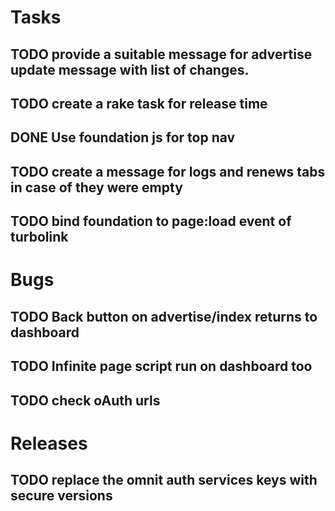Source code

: * Tasks
** TODO provide a suitable message for advertise update message with list of changes.
** TODO create a rake task for release time
** DONE Use foundation js for top nav
** TODO create a message for logs and renews tabs in case of they were empty
** TODO bind foundation to page:load event of turbolink
* Bugs
** TODO Back button on advertise/index returns to dashboard
** TODO Infinite page script run on dashboard too
** TODO check oAuth urls
* Releases
** TODO replace the omnit auth services keys with secure versions
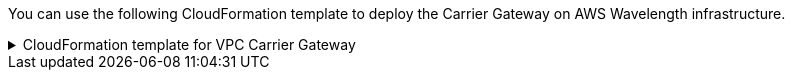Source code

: // Module included in the following assemblies:
//
// * installing/installing-aws-wavelength-zone.adoc (Installing a cluster on AWS with worker nodes on AWS Wavelength Zones)
// * installing/installing_aws/aws-compute-edge-zone-tasks.adoc 

ifeval::["{context}" == "installing-aws-wavelength-zone"]
:wavelength-zone:
endif::[]

ifeval::["{context}" == "aws-compute-edge-zone-tasks"]
:post-aws-zones:
endif::[]

:_mod-docs-content-type: REFERENCE
[id="installation-cloudformation-vpc-carrier-gw_{context}"]

ifdef::wavelength-zone[]
= CloudFormation template for the VPC Carrier Gateway

endif::wavelength-zone[]
ifdef::post-aws-zones[]
= Wavelength Zones only: CloudFormation template for the VPC Carrier Gateway

endif::post-aws-zones[]

You can use the following CloudFormation template to deploy the Carrier Gateway on AWS Wavelength infrastructure.

.CloudFormation template for VPC Carrier Gateway
[%collapsible]
====
[source,yaml,subs="attributes+"]
----
AWSTemplateFormatVersion: 2010-09-09
Description: Template for Creating Wavelength Zone Gateway (Carrier Gateway).

Parameters:
  VpcId:
    Description: VPC ID to associate the Carrier Gateway.
    Type: String
    AllowedPattern: ^(?:(?:vpc)(?:-[a-zA-Z0-9]+)?\b|(?:[0-9]{1,3}\.){3}[0-9]{1,3})$
    ConstraintDescription: VPC ID must be with valid name, starting with vpc-.*.
  ClusterName:
    Description: Cluster Name or Prefix name to prepend the tag Name for each subnet.
    Type: String
    AllowedPattern: ".+"
    ConstraintDescription: ClusterName parameter must be specified.

Resources:
  CarrierGateway:
    Type: "AWS::EC2::CarrierGateway"
    Properties:
      VpcId: !Ref VpcId
      Tags:
      - Key: Name
        Value: !Join ['-', [!Ref ClusterName, "cagw"]]

  PublicRouteTable:
    Type: "AWS::EC2::RouteTable"
    Properties:
      VpcId: !Ref VpcId
      Tags:
      - Key: Name
        Value: !Join ['-', [!Ref ClusterName, "public-carrier"]]

  PublicRoute:
    Type: "AWS::EC2::Route"
    DependsOn: CarrierGateway
    Properties:
      RouteTableId: !Ref PublicRouteTable
      DestinationCidrBlock: 0.0.0.0/0
      CarrierGatewayId: !Ref CarrierGateway

  S3Endpoint:
    Type: AWS::EC2::VPCEndpoint
    Properties:
      PolicyDocument:
        Version: 2012-10-17
        Statement:
        - Effect: Allow
          Principal: '*'
          Action:
          - '*'
          Resource:
          - '*'
      RouteTableIds:
      - !Ref PublicRouteTable
      ServiceName: !Join
      - ''
      - - com.amazonaws.
        - !Ref 'AWS::Region'
        - .s3
      VpcId: !Ref VpcId

Outputs:
  PublicRouteTableId:
    Description: Public Route table ID
    Value: !Ref PublicRouteTable
----
====

ifeval::["{context}" == "installing-aws-wavelength-zone"]
:!wavelength-zone:
endif::[]

ifeval::["{context}" == "aws-compute-edge-zone-tasks"]
:!post-aws-zones:
endif::[]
################
» **Your task**
Tally the lines of the listing above that include the word "Join". Answer with the number alone.

» **Exercise output**
3